Last, it’s important to have life insurance. Regardless of your marital status, if you have debt, children, or other financial obligations, having a life insurance policy allows your family to fulfill certain obligations on your behalf such as paying down debt or setting up trusts for your children. It also prevents them from going into debt to provide a proper burial.
Let’s recap the four essential components you need to understand about personal finance:
- Budget: You need to establish a budget. Your budget establishes a plan for spending, saving, and debt repayment.
- Saving: Start saving with two major goals: creating an emergency fund and building your retirement savings.
- Debt: If you have any debt, pay it off as soon as possible and then focus on building your credit responsibly.
- Insurance: Your personal finance plan will be incomplete if you aren’t properly insured. Make sure you research available options for health coverage, disability coverage, life insurance, and property insurance.
Personal Finance Terms & Definitions
Debt to Income Ratio: The total amount of debt divided by gross monthly income. Lenders use your debt to income ratio to determine your ability to manage payments on the amount of money you have borrowed.
Individual Retirement Account (IRA): An investment vehicle that allows you to save for retirement. There are two types of IRA’s — Traditional and Roth IRA.
- A Traditional IRA is a tax-deferred investment account, where you only pay taxes when you withdraw at retirement.
- A Roth IRA is not a tax deferred account. Savings are contributed after tax and your money grows tax-free.
Savings Account: An account held at a bank that accrues interest.
Credit Score: A numerical summary that creditors use to determine a person’s creditworthiness. The most common type of credit score is known as a FICO (Fair Isaac Corporation) credit score.
401k: An employer-sponsored retirement plan where contributions are made from an individual’s paycheck before taxes.
Credit Utilization Ratio: Calculated by dividing the total amount of credit borrowed by the total amount of credit available on all lines of credit.
Interest Rate: The amount charged to borrowers on loans or lines of credit. This number is calculated as a percentage of the total amount borrowed (principal).
Principal: The initial amount borrowed.
Term Life Insurance: Payment of a death benefit for the insured if death occurs during the term specified in the policy.
Compound Interest: Interest added to the principal balance and any accumulated interested.
Annual Percentage Rate (APR): The amount of interest paid on the total amount borrowed annually.
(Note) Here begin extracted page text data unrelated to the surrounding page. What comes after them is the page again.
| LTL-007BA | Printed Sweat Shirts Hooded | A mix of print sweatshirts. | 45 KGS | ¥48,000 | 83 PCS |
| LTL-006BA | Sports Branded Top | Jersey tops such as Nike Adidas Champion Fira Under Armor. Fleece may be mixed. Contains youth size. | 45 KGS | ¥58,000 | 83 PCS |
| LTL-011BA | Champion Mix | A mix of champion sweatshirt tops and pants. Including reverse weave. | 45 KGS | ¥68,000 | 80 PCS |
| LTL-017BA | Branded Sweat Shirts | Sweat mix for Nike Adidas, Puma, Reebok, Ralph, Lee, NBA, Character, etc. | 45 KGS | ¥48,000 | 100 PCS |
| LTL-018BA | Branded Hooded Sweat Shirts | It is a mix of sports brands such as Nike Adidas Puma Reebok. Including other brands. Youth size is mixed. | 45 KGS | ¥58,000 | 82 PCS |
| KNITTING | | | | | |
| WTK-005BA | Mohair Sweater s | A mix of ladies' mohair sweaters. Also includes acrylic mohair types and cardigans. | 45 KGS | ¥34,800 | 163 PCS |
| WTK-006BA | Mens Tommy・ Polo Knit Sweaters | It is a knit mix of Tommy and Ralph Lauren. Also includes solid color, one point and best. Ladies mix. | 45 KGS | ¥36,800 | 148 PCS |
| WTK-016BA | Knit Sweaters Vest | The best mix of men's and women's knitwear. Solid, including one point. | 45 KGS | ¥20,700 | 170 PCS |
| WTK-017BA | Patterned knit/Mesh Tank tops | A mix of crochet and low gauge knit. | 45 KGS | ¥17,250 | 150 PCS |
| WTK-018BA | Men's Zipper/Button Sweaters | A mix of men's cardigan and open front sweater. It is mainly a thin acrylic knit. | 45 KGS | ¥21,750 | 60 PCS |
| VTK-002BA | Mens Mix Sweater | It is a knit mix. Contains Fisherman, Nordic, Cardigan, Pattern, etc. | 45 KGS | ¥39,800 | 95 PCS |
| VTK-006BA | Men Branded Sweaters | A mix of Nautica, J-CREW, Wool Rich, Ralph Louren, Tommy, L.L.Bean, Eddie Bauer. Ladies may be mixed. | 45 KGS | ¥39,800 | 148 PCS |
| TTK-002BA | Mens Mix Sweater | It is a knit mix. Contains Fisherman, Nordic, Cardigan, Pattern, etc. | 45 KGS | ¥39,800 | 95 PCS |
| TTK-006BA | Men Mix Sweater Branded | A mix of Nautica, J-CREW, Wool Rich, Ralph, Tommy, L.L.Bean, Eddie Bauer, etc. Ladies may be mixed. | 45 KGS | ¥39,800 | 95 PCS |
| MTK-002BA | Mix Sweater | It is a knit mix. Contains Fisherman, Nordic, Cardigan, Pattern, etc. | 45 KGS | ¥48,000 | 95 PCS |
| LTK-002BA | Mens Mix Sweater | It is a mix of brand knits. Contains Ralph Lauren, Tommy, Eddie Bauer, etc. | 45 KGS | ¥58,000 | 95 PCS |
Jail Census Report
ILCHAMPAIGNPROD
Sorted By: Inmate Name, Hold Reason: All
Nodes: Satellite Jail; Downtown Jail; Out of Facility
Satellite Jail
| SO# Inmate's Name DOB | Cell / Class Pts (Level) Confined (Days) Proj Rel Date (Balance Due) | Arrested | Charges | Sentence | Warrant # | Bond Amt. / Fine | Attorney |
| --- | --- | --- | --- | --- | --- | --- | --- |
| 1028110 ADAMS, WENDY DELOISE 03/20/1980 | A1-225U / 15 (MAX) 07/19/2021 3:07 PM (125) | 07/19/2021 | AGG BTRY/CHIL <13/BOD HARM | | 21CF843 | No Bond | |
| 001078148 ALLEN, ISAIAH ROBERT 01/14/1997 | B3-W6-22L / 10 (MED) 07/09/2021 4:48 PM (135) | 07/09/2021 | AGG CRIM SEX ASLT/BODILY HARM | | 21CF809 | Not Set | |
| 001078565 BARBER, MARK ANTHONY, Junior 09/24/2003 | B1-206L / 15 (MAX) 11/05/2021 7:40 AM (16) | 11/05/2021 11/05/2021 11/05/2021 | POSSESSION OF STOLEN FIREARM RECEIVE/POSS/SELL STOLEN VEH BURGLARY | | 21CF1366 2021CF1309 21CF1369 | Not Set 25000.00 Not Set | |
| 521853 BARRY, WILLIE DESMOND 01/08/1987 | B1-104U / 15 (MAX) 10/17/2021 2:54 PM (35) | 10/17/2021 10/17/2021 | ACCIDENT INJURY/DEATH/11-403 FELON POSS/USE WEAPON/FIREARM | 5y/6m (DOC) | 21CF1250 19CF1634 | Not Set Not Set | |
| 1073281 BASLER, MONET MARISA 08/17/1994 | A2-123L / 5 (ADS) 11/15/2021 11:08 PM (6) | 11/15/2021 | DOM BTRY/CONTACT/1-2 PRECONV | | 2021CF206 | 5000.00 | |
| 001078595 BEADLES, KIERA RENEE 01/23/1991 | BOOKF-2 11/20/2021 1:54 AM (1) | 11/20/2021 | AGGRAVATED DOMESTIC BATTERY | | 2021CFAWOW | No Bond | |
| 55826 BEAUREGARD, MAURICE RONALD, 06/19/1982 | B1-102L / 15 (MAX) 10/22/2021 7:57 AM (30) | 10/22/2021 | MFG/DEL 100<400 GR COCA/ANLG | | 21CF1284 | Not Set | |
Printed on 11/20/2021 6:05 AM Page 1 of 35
Disability Insurance: A policy that replaces a certain percentage of your income in the event of you being unable to work due to a disability covered in the policy.
Net Worth: Calculated by subtracting your total liabilities (debt) from the total amount of assets you have. If you own a home outright and have no mortgage, this is an asset. You would subtract your total debt owed from the value of your asset.
Homeowners Insurance: Provides coverage for damage that may occur against property and also provides liability coverage for personal injury and damages to other’s property.
Renters Insurance: Provides coverage for the protection of a tenant’s property. This type of coverage protects against fire, theft, and vandalism. It also provides liability protection; however, it does not protect the dwelling or building.
Health Savings Account: A type of savings account used in conjunction with a high-deductible health plan. With this account, you are allowed to save money tax-free to use for medical expenses.